SOURCE EXTRACT below:

Many people try to plan their financial future by depending upon mathematical projections for their money. After all, numbers that represent money are all around us – prices, stock market quotes, rates of return, P/E ratios.

However, money is a means of exchange whose future value can not be predicted by a set of mathematical calculations. There are too many variables involved.

2 + 2 = 4… that’s math. But if I were to take two oranges and place them on your kitchen counter, leave them alone for one full year, then come back and place two more oranges on your counter - how many oranges would you have all together? Two.

You would have the two oranges I just put on the counter, plus two little rotten black balls of something that used to be oranges… but they aren’t oranges anymore - they’re two little black balls of nothing! Why is that? During the year, outside forces attacked your oranges and robbed them of their value. The same thing happens with your money.

As you try to calculate a linear, mathematical path, your money is attacked by the outside forces of wealth erosion: taxes, inflation, market loss, rate hikes, fees, planned obsolescence, the propensity to consume, technological changes, family needs, etc. All of these are financial variables which can not be predicted by math. So, to put it simply…

Your money works more like oranges than it does like math!

  

It’s important to work with money as money and keep yourself in a position where you can successfully adapt to the changes that occur in your financial life. That’s one of the objectives of my work for you.

End of SOURCE EXTRACT.
RECORD EXTRACTS below:

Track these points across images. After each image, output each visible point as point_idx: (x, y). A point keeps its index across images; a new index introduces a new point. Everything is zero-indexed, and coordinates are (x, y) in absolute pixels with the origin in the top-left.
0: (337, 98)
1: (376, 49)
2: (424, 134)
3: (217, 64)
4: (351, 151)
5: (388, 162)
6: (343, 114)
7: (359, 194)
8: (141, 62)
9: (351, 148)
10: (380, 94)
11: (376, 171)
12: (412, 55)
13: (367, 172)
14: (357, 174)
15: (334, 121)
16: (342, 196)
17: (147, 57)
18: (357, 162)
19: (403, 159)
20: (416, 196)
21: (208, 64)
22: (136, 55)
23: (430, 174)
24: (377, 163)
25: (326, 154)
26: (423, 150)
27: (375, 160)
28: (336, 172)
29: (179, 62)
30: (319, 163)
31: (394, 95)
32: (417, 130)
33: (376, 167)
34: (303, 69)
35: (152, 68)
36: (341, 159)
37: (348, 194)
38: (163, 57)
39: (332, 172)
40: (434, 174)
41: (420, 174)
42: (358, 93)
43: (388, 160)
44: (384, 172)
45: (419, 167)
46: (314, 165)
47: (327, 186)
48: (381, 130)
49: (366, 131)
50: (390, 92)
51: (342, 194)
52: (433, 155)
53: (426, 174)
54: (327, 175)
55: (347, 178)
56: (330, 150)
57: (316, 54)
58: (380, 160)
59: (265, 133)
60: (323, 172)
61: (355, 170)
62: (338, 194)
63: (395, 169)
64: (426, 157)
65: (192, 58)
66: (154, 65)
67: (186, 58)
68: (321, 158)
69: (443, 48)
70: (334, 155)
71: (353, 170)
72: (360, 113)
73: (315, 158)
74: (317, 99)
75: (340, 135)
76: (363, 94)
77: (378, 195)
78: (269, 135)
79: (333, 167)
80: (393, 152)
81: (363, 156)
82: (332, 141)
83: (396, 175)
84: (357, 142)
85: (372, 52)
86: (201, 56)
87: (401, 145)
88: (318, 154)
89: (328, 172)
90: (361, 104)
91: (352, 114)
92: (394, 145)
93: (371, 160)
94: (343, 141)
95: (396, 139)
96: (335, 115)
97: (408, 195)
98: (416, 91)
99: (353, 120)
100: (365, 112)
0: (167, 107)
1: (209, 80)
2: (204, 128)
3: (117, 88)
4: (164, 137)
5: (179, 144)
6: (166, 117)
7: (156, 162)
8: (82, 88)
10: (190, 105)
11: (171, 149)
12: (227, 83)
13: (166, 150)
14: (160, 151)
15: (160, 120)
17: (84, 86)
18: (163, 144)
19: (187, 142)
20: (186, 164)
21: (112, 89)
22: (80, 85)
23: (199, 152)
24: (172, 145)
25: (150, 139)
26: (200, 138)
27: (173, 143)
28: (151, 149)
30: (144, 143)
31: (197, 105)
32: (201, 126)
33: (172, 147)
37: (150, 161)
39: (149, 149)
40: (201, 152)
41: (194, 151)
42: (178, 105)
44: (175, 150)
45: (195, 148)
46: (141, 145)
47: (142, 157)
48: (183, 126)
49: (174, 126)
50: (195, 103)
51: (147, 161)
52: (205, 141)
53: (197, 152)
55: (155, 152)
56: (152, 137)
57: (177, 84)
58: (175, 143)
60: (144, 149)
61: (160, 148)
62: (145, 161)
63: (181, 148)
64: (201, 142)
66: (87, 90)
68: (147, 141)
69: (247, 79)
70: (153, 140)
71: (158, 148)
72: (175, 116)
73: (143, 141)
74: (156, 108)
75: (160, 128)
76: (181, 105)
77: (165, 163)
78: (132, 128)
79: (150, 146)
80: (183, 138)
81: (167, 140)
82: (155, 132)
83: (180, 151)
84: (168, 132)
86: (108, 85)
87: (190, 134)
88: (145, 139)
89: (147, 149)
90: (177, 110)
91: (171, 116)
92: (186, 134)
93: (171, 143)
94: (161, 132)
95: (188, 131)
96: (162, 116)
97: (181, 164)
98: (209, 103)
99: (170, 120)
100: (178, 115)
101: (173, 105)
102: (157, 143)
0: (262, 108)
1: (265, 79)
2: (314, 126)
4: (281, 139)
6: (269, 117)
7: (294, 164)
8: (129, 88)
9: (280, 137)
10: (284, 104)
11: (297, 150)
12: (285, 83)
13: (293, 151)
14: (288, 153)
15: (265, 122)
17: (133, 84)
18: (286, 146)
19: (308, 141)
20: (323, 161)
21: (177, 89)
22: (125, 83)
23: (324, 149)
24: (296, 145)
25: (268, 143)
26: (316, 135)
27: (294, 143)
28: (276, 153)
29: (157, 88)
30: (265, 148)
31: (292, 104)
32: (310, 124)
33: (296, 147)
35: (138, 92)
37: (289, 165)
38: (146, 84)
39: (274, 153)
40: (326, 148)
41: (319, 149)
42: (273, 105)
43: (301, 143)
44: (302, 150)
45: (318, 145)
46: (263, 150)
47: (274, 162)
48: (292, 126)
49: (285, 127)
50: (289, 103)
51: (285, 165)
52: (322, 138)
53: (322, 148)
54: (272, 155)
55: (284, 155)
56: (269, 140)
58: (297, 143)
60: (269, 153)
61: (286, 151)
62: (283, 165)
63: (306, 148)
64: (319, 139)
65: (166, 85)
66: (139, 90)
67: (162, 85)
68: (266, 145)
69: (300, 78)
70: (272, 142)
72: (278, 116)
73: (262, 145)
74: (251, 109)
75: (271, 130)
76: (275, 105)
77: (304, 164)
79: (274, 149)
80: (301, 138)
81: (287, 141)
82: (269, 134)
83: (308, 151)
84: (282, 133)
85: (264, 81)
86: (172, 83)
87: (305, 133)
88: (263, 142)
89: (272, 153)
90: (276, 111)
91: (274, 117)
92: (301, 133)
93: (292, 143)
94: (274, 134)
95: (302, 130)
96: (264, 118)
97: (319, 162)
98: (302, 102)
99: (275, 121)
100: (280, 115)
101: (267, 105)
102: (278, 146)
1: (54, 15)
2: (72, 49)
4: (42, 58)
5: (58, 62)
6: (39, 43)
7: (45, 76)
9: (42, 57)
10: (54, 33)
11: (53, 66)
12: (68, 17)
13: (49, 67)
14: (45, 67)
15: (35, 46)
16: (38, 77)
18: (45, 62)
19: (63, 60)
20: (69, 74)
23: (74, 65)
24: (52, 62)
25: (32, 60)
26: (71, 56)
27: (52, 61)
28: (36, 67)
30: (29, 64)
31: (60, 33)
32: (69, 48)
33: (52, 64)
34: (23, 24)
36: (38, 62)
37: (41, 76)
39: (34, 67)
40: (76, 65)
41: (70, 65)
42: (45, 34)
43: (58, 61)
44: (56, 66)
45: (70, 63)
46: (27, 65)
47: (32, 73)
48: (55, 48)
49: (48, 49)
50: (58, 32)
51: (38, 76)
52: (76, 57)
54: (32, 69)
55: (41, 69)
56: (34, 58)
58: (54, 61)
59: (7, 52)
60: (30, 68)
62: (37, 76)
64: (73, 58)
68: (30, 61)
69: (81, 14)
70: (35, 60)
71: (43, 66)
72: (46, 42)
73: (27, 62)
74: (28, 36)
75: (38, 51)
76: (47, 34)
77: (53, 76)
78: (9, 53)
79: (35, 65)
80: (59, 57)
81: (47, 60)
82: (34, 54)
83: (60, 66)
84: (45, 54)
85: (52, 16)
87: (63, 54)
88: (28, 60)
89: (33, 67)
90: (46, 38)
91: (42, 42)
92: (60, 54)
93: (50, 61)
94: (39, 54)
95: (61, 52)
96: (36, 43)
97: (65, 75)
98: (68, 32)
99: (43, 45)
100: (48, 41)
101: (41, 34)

End of RECORD EXTRACTS.

In the text above comparing money to oranges, what becomes of the first two oranges after they sit on the counter for a full year?

*REPLY:* They turn into two little rotten black balls that aren't oranges anymore.